Institute of Intelligent Machines, Chinese Academy of Sciences, Hefei 230031, China; Intelligent Agriculture Engineering Laboratory of Anhui Province, Hefei 230031, China.
Spectrochim Acta A Mol Biomol Spectrosc. 2022 Dec 15;283:121707. doi: 10.1016/j.saa.2022.121707. Epub 2022 Aug 9.

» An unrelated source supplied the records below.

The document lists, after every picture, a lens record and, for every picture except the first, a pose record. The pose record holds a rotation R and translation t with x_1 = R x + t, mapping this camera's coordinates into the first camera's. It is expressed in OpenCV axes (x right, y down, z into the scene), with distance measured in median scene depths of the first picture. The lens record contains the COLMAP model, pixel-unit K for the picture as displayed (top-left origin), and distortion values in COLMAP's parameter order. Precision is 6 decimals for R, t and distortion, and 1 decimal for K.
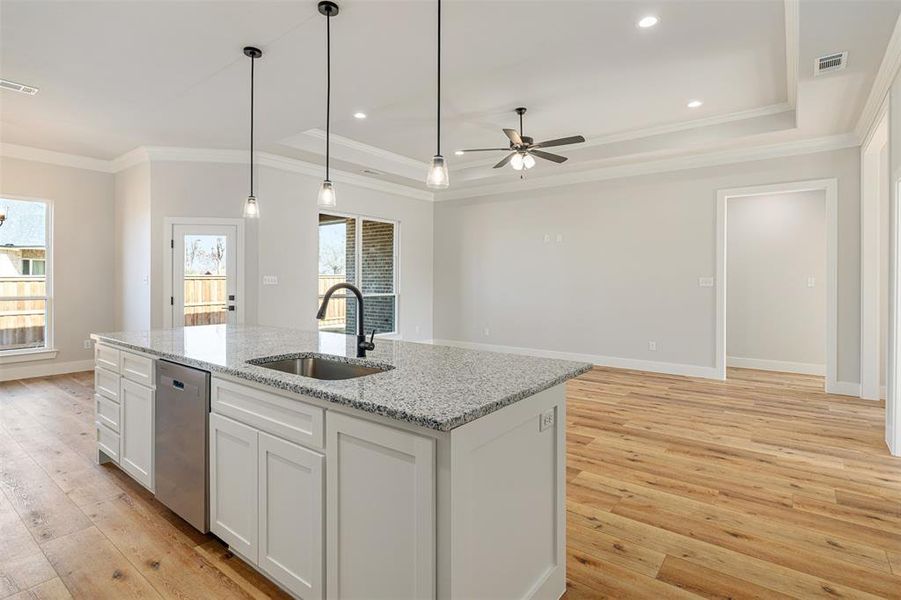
lens RADIAL K [[453.7, 0, 450.8], [0, 453.7, 275.8], [0, 0, 1]] dist [-0.001300, -0.000207]
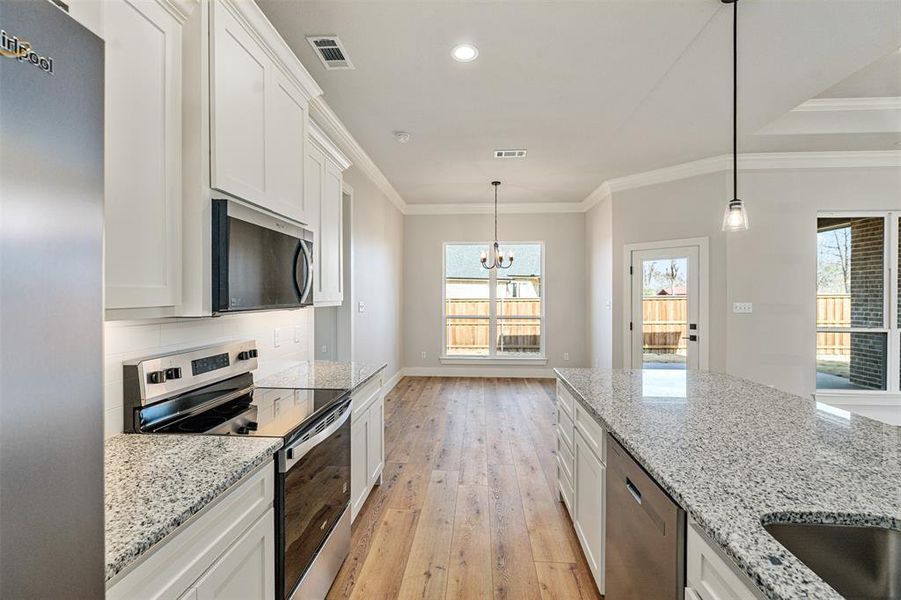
lens RADIAL K [[390.7, 0, 450.5], [0, 390.7, 300.0], [0, 0, 1]] dist [-0.008393, 0.000084]
pose [[0.548486, 0.007680, -0.836125, -0.101079], [0.008059, 0.999863, 0.014471, -0.019252], [0.836121, -0.014675, 0.548349, 0.173871]]
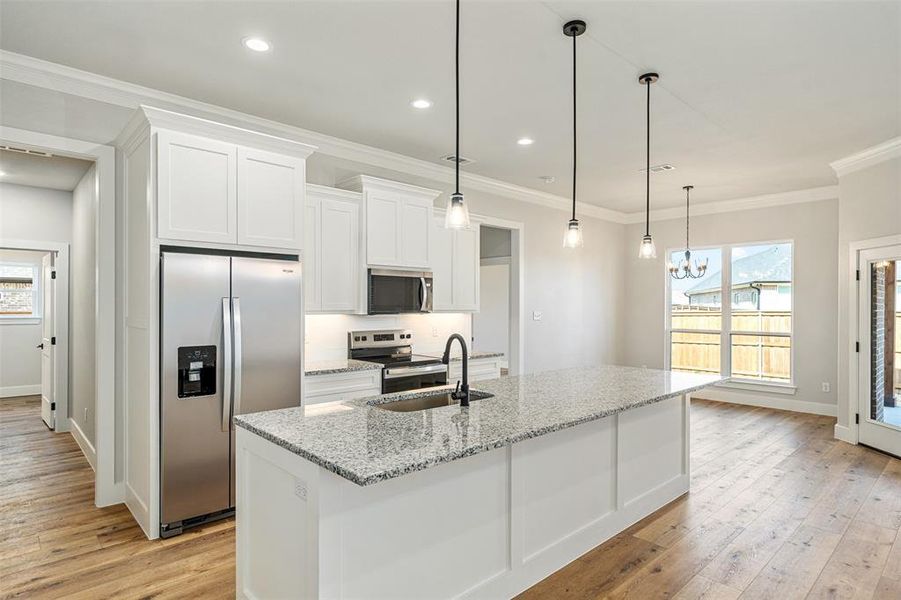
lens RADIAL K [[496.6, 0, 450.5], [0, 496.6, 300.0], [0, 0, 1]] dist [-0.004141, -0.000100]
pose [[-0.166427, -0.013807, -0.985957, 0.342364], [0.004741, 0.999879, -0.014802, -0.017258], [0.986042, -0.007137, -0.166341, 0.428912]]
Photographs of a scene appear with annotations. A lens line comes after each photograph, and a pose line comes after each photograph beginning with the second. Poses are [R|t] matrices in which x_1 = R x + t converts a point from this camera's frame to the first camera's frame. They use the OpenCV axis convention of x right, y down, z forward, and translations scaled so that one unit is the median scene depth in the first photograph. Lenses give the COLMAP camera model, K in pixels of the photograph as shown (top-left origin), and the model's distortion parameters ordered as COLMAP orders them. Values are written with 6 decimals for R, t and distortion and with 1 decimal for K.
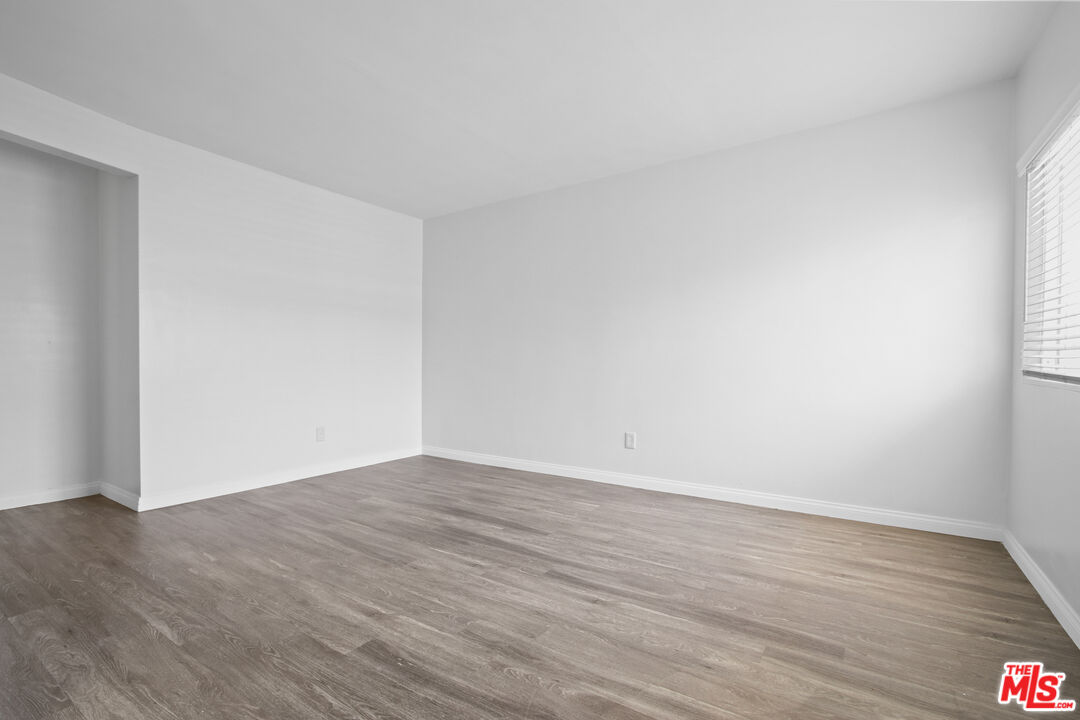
lens RADIAL K [[504.4, 0, 538.7], [0, 504.4, 366.9], [0, 0, 1]] dist [0.000171, -0.000063]
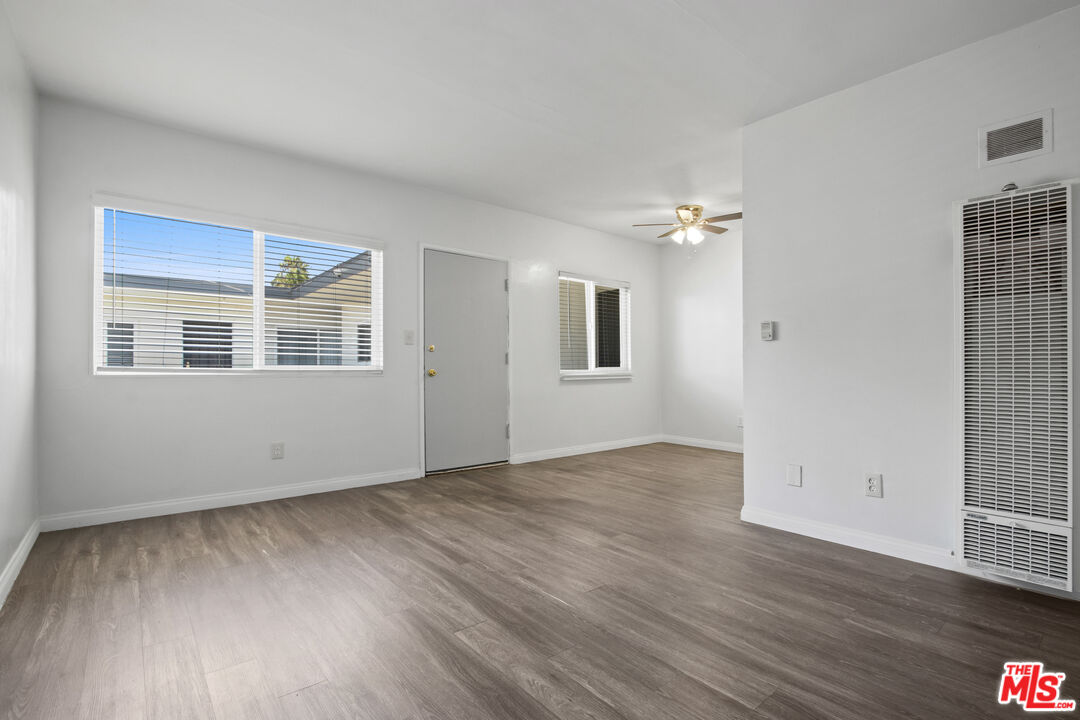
lens RADIAL K [[504.4, 0, 538.7], [0, 504.4, 366.9], [0, 0, 1]] dist [0.000171, -0.000063]
pose [[-0.956260, -0.004800, 0.292477, -0.453491], [-0.001766, 0.999942, 0.010637, -0.010937], [-0.292511, 0.009655, -0.956213, 2.046271]]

Variable selection is widely accepted as an important step in the quantitative analysis of visible and near-infrared (Vis-NIR) spectroscopy, as it tends to improve the model's robustness and predictive ability. In this study, a total of 140 lime concretion black soil samples were collected from two towns in Guoyang County, China. The Vis-NIR spectra measured in the laboratory were used to estimate soil pH by an extreme learning machine (ELM). First, the soil spectra were treated by the optimized continuous wavelet transform (CWT), and then four spectral feature selection methods (competitive adaptive reweighted sampling, CARS; successive projections algorithm, SPA; Monte Carlo uninformative variable elimination, MCUVE; genetic algorithm, GA) were applied with ELM in the CWT domain to determine the techniques with most predictions. For comparison, The PLS and SVM models were also developed. The coefficient of determination (R), root mean square error (RMSE), and residual prediction deviation (RPD) were used to evaluate the model performance. Based on the validation dataset, the performance of the ELM models was superior to that of the PLS and SVM models expect SPA and MCUVE. In the ELM models, the order of the prediction accuracy was GA-ELM (R = 0.86; RMSE = 0.1484; RPD = 2.64), CARS-ELM (R = 0.84; RMSE = 0.1565; RPD = 2.50), ELM (R = 0.84; RMSE = 0.1572; RPD = 2.49), SPA-ELM (R = 0.84; RMSE = 0.1589; RPD = 2.47) and MCUVE-ELM (R = 0.83; RMSE = 0.1599; RPD = 2.45). The proposed method of CARS-ELM had a relatively strong ability for spectral variable selection while retaining excellent prediction accuracy and short computing time (0.39 s). In addition, the variables selected by the four methods (CARS, SPA, MCUVE and GA) indicated the prediction mechanism for pH in lime concretion black soil may be the relation between pH and iron oxides and organic matter. In conclusion, CARS-ELM has great potential to accurately determine the pH in lime concretion black soil using Vis-NIR spectroscopy.
变量选择被广泛认为是可见近红外(Vis-NIR)光谱定量分析的重要步骤,因为它可以提高模型的稳健性和预测能力。本研究从中国固阳县的两个镇共采集了 140 个石灰结核黑土样品。在实验室中测量的 Vis-NIR 光谱用于通过极限学习机(ELM)估算土壤 pH 值。首先,通过优化连续小波变换(CWT)处理土壤光谱,然后在 CWT 域中应用四种光谱特征选择方法(竞争自适应重加权采样,CARS;连续投影算法,SPA;蒙特卡罗无信息变量消除,MCUVE;遗传算法,GA)与 ELM 结合,以确定具有最佳预测效果的技术。为了进行比较,还建立了 PLS 和 SVM 模型。采用决定系数(R)、均方根误差(RMSE)和残差预测偏差(RPD)来评估模型性能。基于验证数据集,ELM 模型的性能优于 PLS 和 SVM 模型,但 SPA 和 MCUVE 除外。在 ELM 模型中,预测精度的顺序依次为 GA-ELM(R=0.86;RMSE=0.1484;RPD=2.64)、CARS-ELM(R=0.84;RMSE=0.1565;RPD=2.50)、ELM(R=0.84;RMSE=0.1572;RPD=2.49)、SPA-ELM(R=0.84;RMSE=0.1589;RPD=2.47)和 MCUVE-ELM(R=0.83;RMSE=0.1599;RPD=2.45)。CARS-ELM 方法具有较强的光谱变量选择能力,同时保持了出色的预测精度和较短的计算时间(0.39s)。此外,四种方法(CARS、SPA、MCUVE 和 GA)选择的变量表明,石灰结核黑土 pH 值的预测机制可能是 pH 值与铁氧化物和有机物之间的关系。总之,CARS-ELM 具有通过 Vis-NIR 光谱准确测定石灰结核黑土 pH 值的巨大潜力。